Now, let's load the Bromine dataset. Thankfully they are organized similarly to the clorine dataset. So, we can just reuse our previous codes.

In [None]:
import pandas as pd
df_br = pd.read_excel('DES_SurfaceTension.xlsx', sheet_name='model2 (QSPR Br)')

In [None]:
# Let's add these two datasets
df = pd.concat([df_cl, df_br], ignore_index = True)
df

In [None]:
#Let's check if there are any duplicated rows
df[df.duplicated(keep=False)]

In [None]:
#There are some, let's remove them
df=df.drop_duplicates()
df = df.reset_index()
df.head()

### additional data cleaning

In [None]:
# Let's start with HBAs
df['HBA'] = df['HBA'].str.lower() #First, let's make them all smaller case to make them case insensitive
df['HBA'] = df['HBA'].str.split(' ').str.join('') #first, we'll get rid of all the spaces and make them one word
df['HBA'] = df['HBA'].str.replace('chloride', ' chloride').str.replace('bromide', ' bromide') # now, let's give cation and anion a space
df['HBA'] = df['HBA'].str.replace('-','') # hyphens are causing inconsistencies, let's just get rid of them
#Okay our dataset improved a lot. However, there are still some typos, but it's really difficult to find a pattern here. As it's a small dataset, we can fix them by hardcoding.
df = df.replace({'methyltriphenylphosphium bromide' : 'methyltriphenylphosphonium bromide',                 # Hardcoding to correct some typos
                 'methyltriphenylphosphunium bromide' : 'methyltriphenylphosphonium bromide',
                 'n,ndiethylethanolammonium chloride' : 'n,n-diethylethanolammonium chloride',
                  'nbutyltriphenylphosphonium bromide' : 'n-butyltriphenylphosphonium bromide'})

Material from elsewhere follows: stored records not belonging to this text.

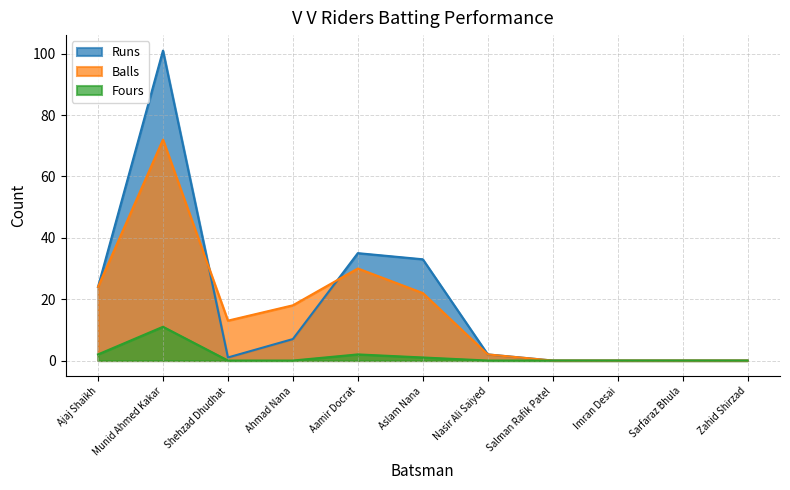

What are all the series names shown in the legend?

Runs, Balls, Fours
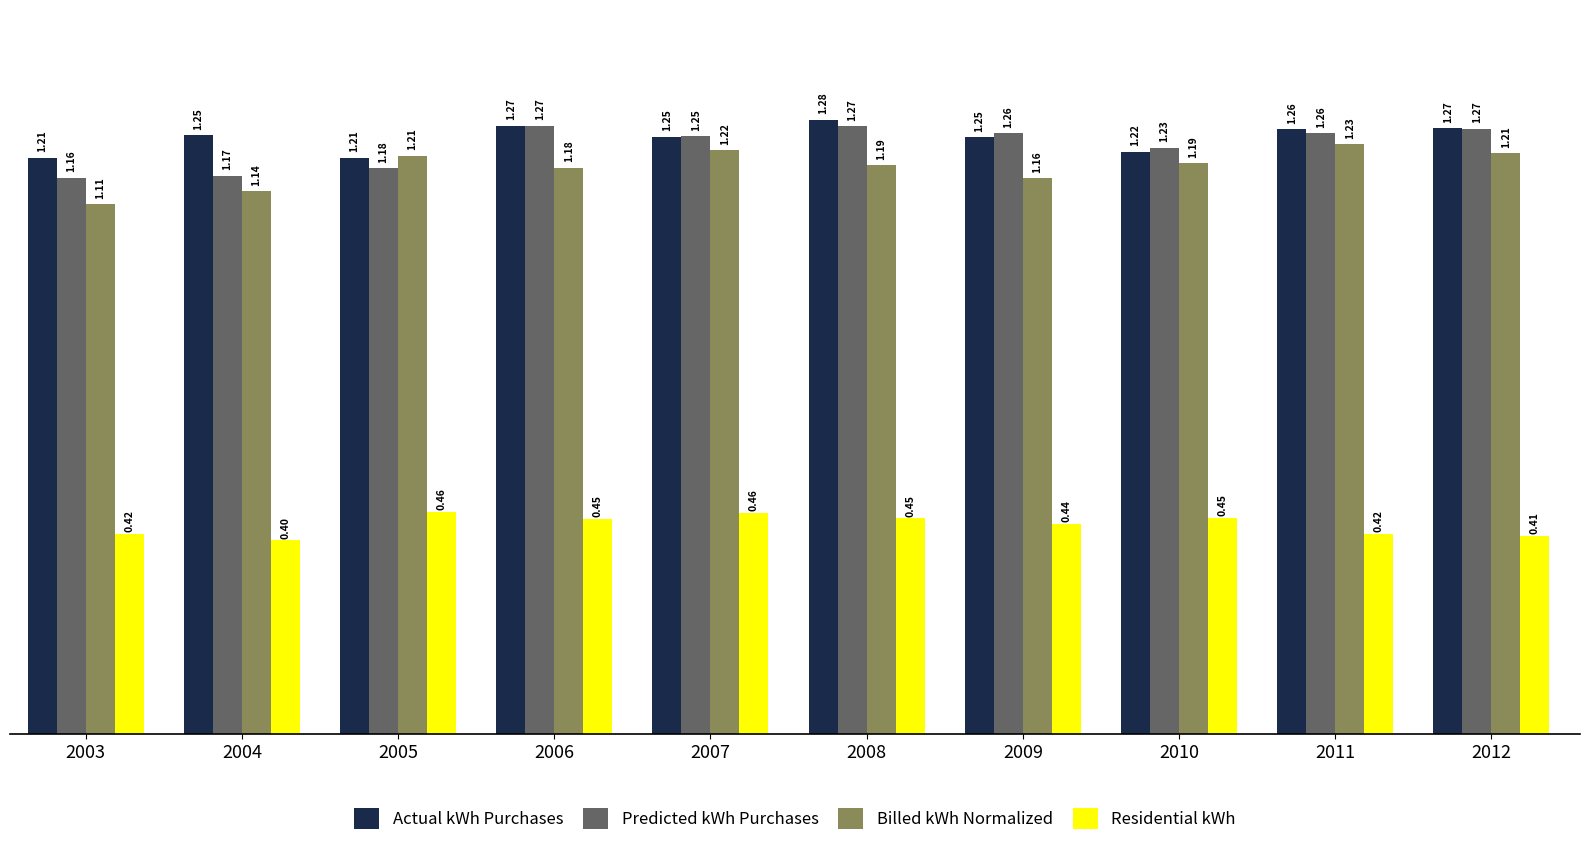

What is the difference between the maximum and second lowest values in the Billed kWh Normalized series?

97593022.9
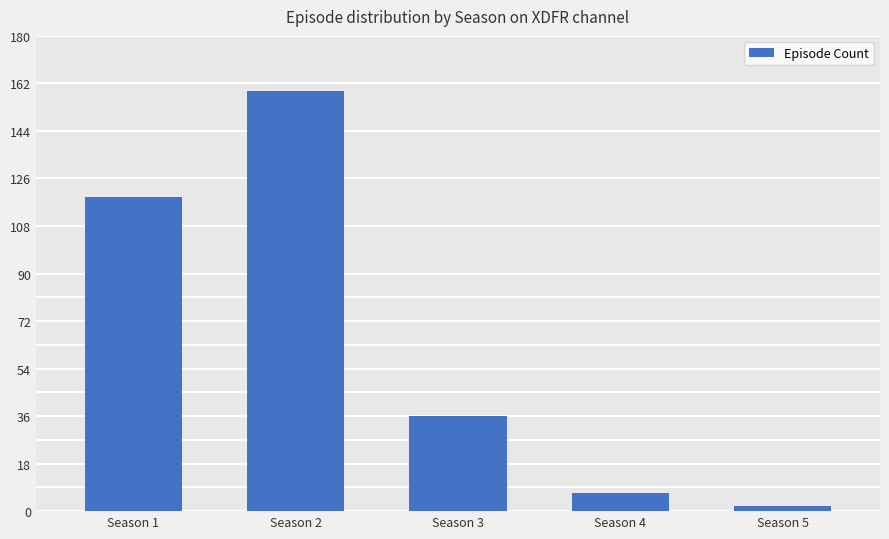

Between Season 2 and Season 4, which is larger?

Season 2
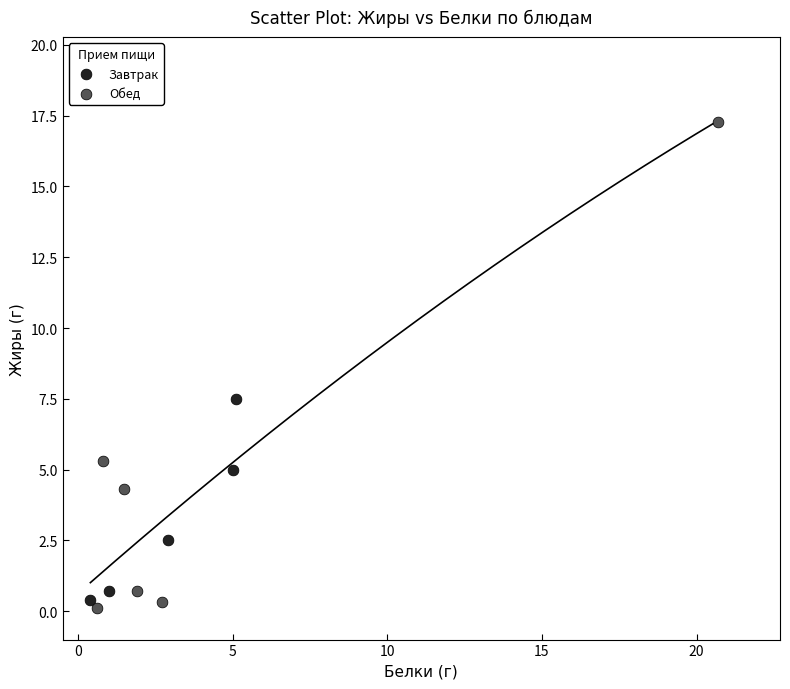

Which series reaches the maximum Y coordinate?

Обед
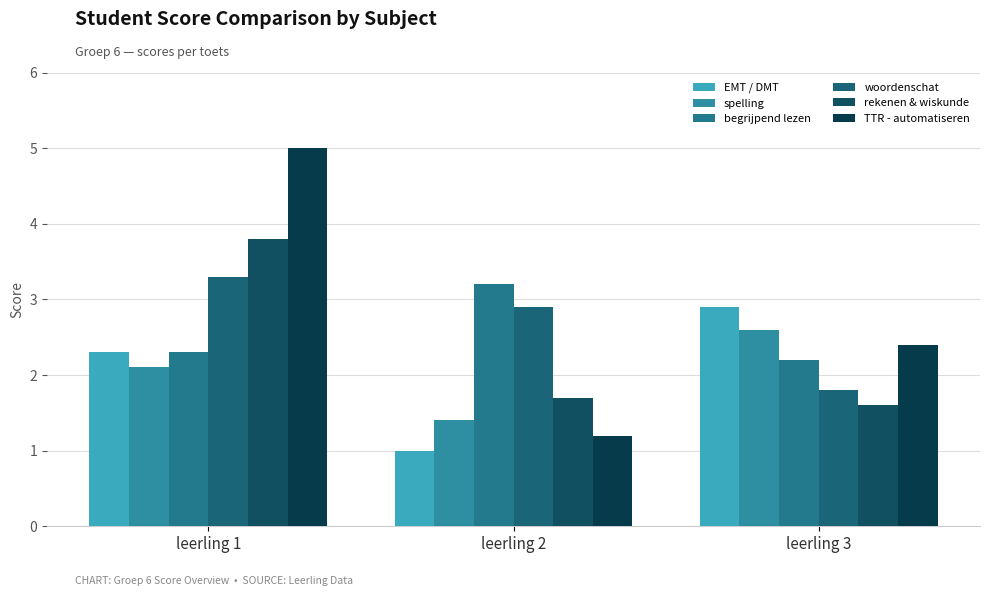

Rank the series by their maximum value, from highest to lowest.

TTR - automatiseren, rekenen & wiskunde, woordenschat, begrijpend lezen, EMT / DMT, spelling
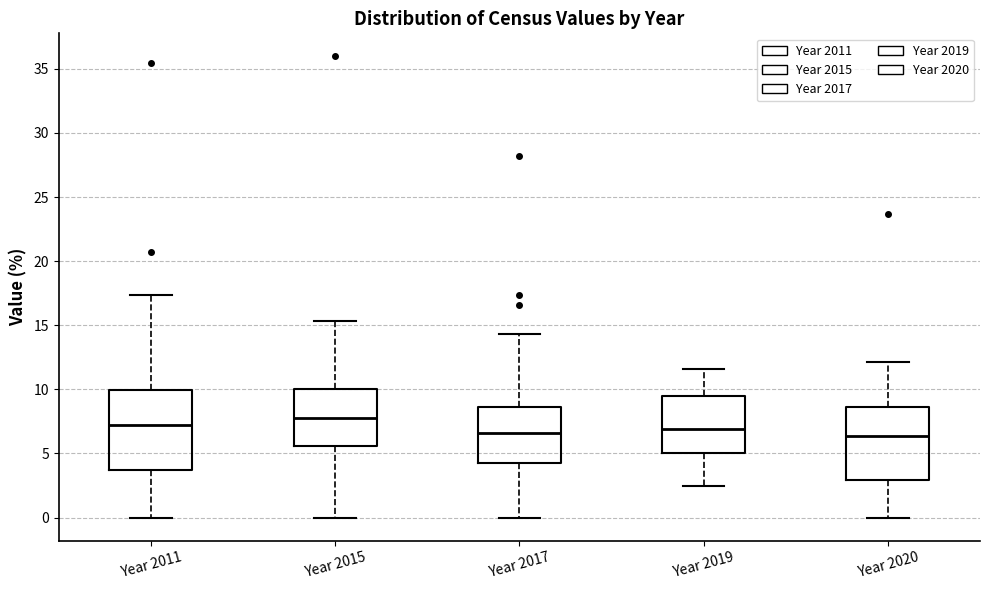

Reading left to right, transcribe this box plot: for each box, give where its median line is, the range the box spans, and where its two whiskers end, as read against the y-axis. The values are not printed on the chart, so give them approximately, as read against the axis.

Year 2011: median 7.0, box 3.5 to 10.0, whiskers 0.0 to 17.5
Year 2015: median 8.0, box 5.5 to 10.0, whiskers 0.0 to 15.5
Year 2017: median 6.5, box 4.0 to 8.5, whiskers 0.0 to 14.5
Year 2019: median 7.0, box 5.0 to 9.5, whiskers 2.5 to 11.5
Year 2020: median 6.5, box 3.0 to 8.5, whiskers 0.0 to 12.0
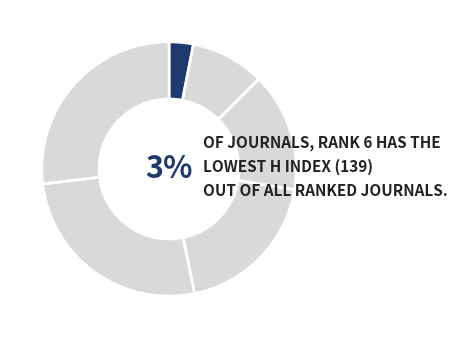

The Rank 2 slice represents 41% of the pie. True or false?

False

# we'll do similar works for HBDs
df['HBD'] = df['HBD'].str.lower()
df['HBD'] = df['HBD'].str.split(' ').str.join('')
# we'll hardcode to correct some pesky typos. Some of them like space before acid and no space before aciddihydrate may not make sense now but it's required for SMILES conversion
df['HBD'] = df['HBD'].str.replace('acid',' acid').str.replace(' aciddihydrate','aciddihydrate').replace('1,4butanediol', '1,4-butanediol')

Finally! Let's look at the distribution of HBAs and HBDs in the dataframe

In [None]:
unique_HBA = df['HBA'].value_counts()
unique_HBD = df['HBD'].value_counts()
import matplotlib.pyplot as plt
fig, (ax1,ax2) = plt.subplots(1,2, figsize=(16,8), dpi=200)
ax1.barh(unique_HBA.index, unique_HBA.values)
ax1.set_title("HBA distribution")
ax2.barh(unique_HBD.index, unique_HBD.values)
ax2.set_title("HBD distribution")
# We can see the repetition of some components due to representational differences and typos. Let's fix them. (Go up and uncomment those lines)